(Transcribed page contents)
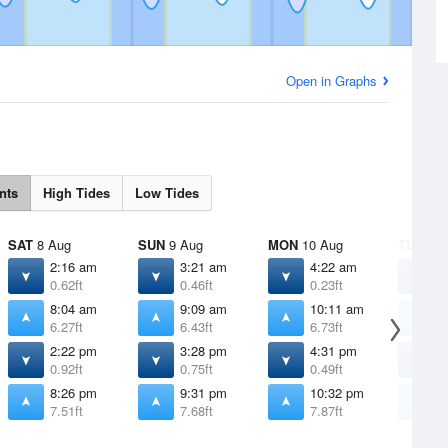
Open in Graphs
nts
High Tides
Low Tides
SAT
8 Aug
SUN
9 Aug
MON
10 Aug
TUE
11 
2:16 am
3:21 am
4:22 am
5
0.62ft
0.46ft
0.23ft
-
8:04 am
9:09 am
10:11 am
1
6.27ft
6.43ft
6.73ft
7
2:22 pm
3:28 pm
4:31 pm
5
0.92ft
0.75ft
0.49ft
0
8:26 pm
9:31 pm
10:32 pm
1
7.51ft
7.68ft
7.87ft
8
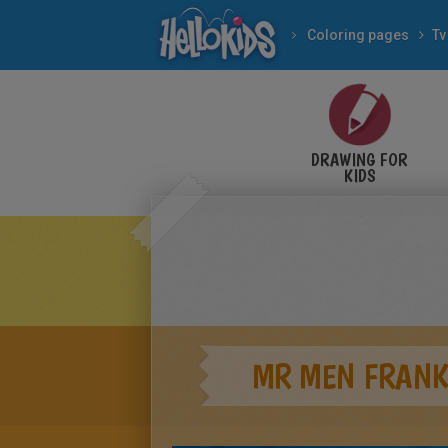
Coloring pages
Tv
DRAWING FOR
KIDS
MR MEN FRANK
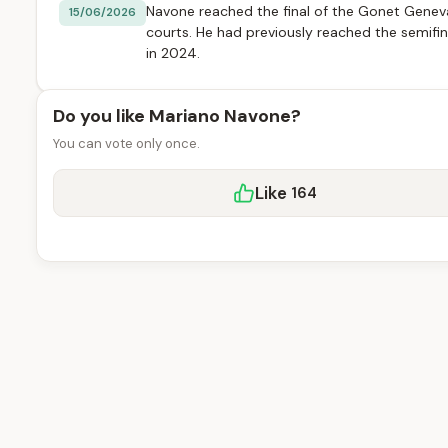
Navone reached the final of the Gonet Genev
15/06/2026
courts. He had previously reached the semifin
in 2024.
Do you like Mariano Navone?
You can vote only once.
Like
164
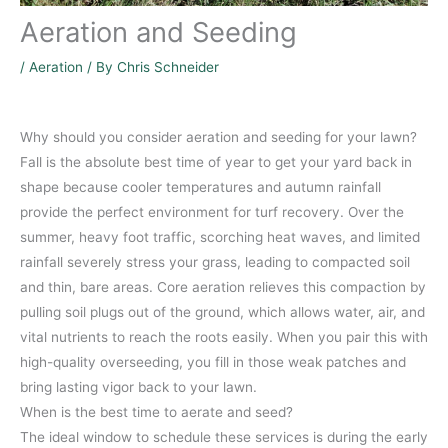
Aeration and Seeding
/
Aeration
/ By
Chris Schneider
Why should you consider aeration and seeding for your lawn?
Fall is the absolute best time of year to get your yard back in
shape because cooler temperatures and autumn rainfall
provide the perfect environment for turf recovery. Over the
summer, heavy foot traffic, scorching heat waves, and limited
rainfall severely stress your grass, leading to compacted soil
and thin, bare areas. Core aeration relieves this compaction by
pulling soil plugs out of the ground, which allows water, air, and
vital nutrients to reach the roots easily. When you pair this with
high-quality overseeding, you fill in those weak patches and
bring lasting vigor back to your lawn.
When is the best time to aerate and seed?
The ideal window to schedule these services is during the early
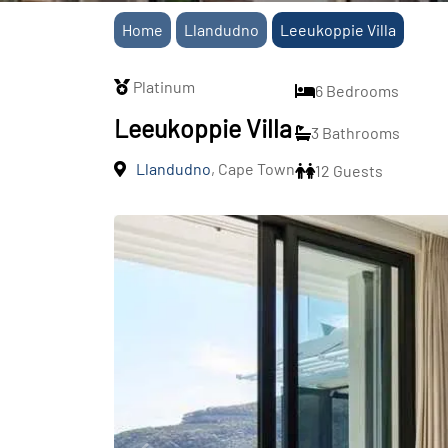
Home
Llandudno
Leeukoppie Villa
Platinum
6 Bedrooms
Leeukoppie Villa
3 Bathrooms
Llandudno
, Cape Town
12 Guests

--

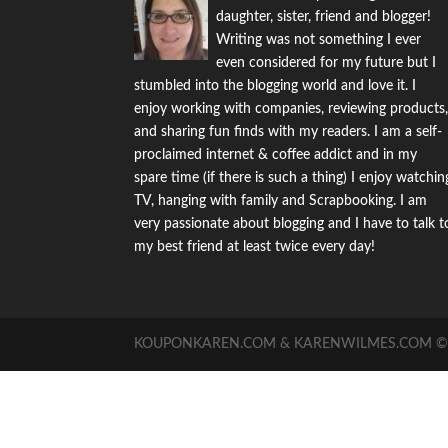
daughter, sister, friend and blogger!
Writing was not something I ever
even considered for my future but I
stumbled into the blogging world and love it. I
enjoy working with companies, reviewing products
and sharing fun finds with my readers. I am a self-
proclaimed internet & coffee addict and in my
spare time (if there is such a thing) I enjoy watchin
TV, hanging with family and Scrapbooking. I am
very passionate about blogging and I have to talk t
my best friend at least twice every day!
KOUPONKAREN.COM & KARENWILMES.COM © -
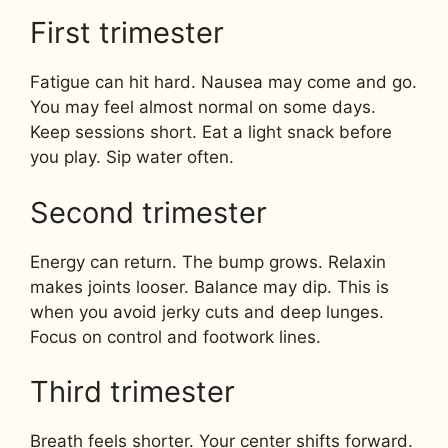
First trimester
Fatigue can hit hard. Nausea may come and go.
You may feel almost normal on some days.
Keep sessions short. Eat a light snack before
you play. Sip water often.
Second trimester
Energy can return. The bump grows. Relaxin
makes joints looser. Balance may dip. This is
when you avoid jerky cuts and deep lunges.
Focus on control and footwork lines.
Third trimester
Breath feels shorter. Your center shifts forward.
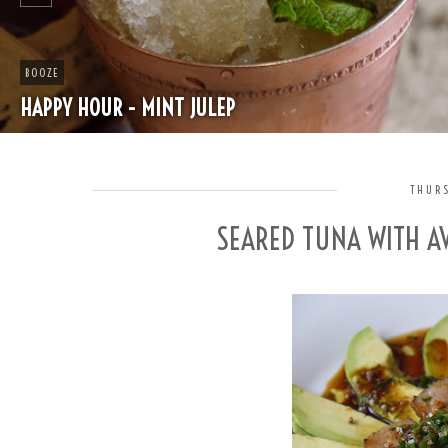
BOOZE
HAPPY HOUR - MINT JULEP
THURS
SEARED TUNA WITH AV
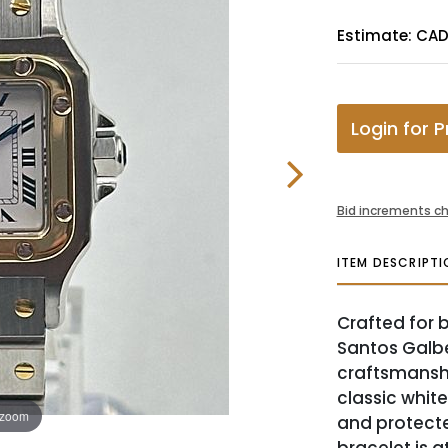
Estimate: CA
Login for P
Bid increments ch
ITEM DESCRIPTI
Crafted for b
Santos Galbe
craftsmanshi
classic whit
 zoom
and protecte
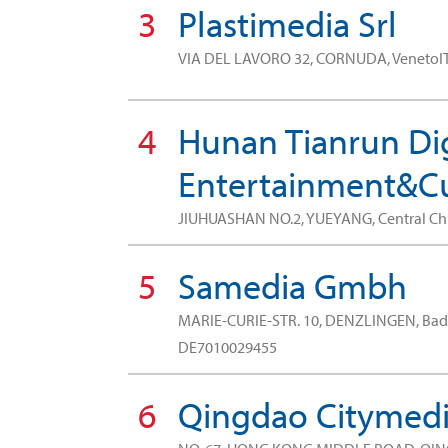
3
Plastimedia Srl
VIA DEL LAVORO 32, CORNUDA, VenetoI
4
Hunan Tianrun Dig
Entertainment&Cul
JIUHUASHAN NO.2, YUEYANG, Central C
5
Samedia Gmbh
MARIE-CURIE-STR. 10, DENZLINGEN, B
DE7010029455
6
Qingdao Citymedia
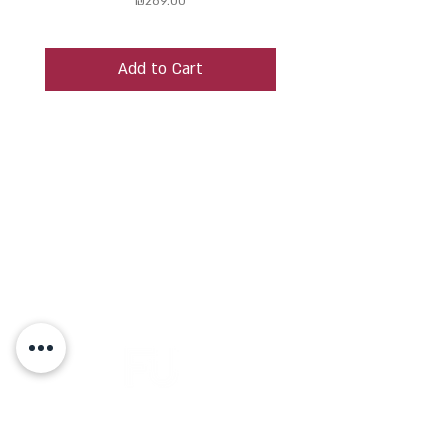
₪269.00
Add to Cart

* * *

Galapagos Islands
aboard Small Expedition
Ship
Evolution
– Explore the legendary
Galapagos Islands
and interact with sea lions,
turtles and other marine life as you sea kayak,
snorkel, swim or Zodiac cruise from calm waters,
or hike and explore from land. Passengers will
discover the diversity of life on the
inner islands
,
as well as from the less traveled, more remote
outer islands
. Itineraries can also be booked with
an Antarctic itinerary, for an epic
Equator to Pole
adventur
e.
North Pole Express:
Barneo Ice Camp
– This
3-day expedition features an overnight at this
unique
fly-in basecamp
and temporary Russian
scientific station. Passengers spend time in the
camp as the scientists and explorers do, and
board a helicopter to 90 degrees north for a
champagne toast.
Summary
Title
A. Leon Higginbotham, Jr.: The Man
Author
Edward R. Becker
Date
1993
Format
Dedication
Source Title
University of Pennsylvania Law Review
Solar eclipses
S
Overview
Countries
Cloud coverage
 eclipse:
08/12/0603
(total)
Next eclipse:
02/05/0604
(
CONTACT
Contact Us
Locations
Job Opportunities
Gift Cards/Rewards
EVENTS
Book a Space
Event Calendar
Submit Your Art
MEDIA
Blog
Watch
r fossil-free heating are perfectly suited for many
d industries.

● To do: Report every line of the data above that contains the string "Navone", matching case exactly.

● Answer space:
Navone reached the final of the Gonet Genev
Do you like Mariano Navone?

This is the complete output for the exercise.